Spark Execution Plan Deep Dive: Reading EXPLAIN Like a Pro
You open the Spark UI after a three-hour job finishes. The SQL tab shows a wall of operators — SortMergeJoin, Exchange hashpartitioning, *(3) HashAggregate, BroadcastExchange HashedRelationBroadcastMode. Your teammate asks why the optimizer did not broadcast the small dimension table. You stare at the plan. You recognize some words. You do not know how to read it.
Every Spark performance guide says "check the execution plan." Every tuning blog says "verify predicate pushdown in the EXPLAIN output." Every debugging guide says "look for unnecessary shuffles." None of them teach you how to actually read the plan from top to bottom — what every operator means, what the asterisk notation is, what the three different filter fields in a FileScan node represent, or how the plan you see before execution differs from the plan that actually runs.

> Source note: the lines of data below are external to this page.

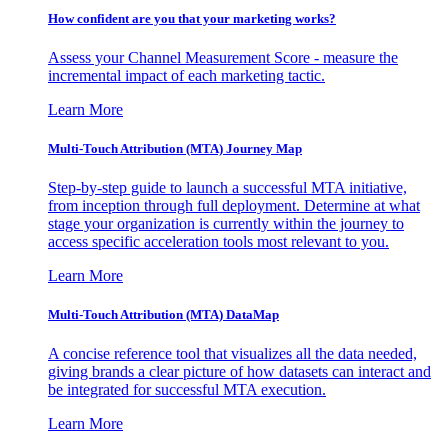
How confident are you that your marketing works?
Assess your Channel Measurement Score - measure the
incremental impact of each marketing tactic.
Learn More
Multi-Touch Attribution (MTA) Journey Map
Step-by-step guide to launch a successful MTA initiative,
from inception through full deployment. Determine at what
stage your organization is currently within the journey to
access specific acceleration tools most relevant to you.
Learn More
Multi-Touch Attribution (MTA) DataMap
A concise reference tool that visualizes all the data needed,
giving brands a clear picture of how datasets can interact and
be integrated for successful MTA execution.
Learn More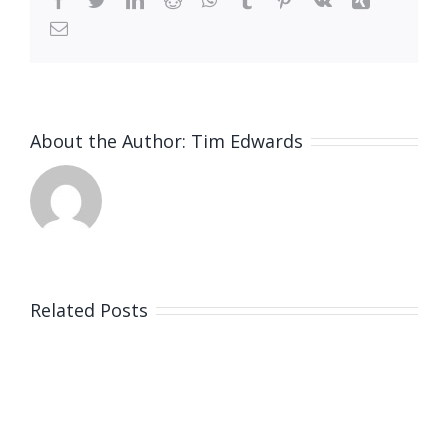
Email
About the Author:
Tim Edwards
Related Posts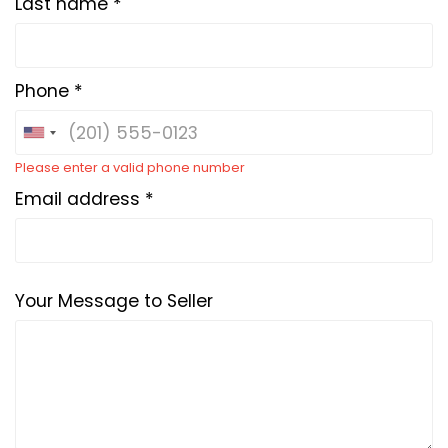
Last name *
Phone *
Please enter a valid phone number
Email address *
Your Message to Seller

This post is the missing manual. We start with how Spark transforms your code into an execution plan through the Catalyst optimizer pipeline, cover every EXPLAIN mode and when to use each one, walk through every physical plan operator you will encounter, explain whole-stage code generation and what the *(n) notation means, show how to verify predicate pushdown, cover how Adaptive Query Execution rewrites plans at runtime, map EXPLAIN output to the Spark UI, catalog the anti-patterns you can spot in any plan, and finish with a full annotated walkthrough of a real query.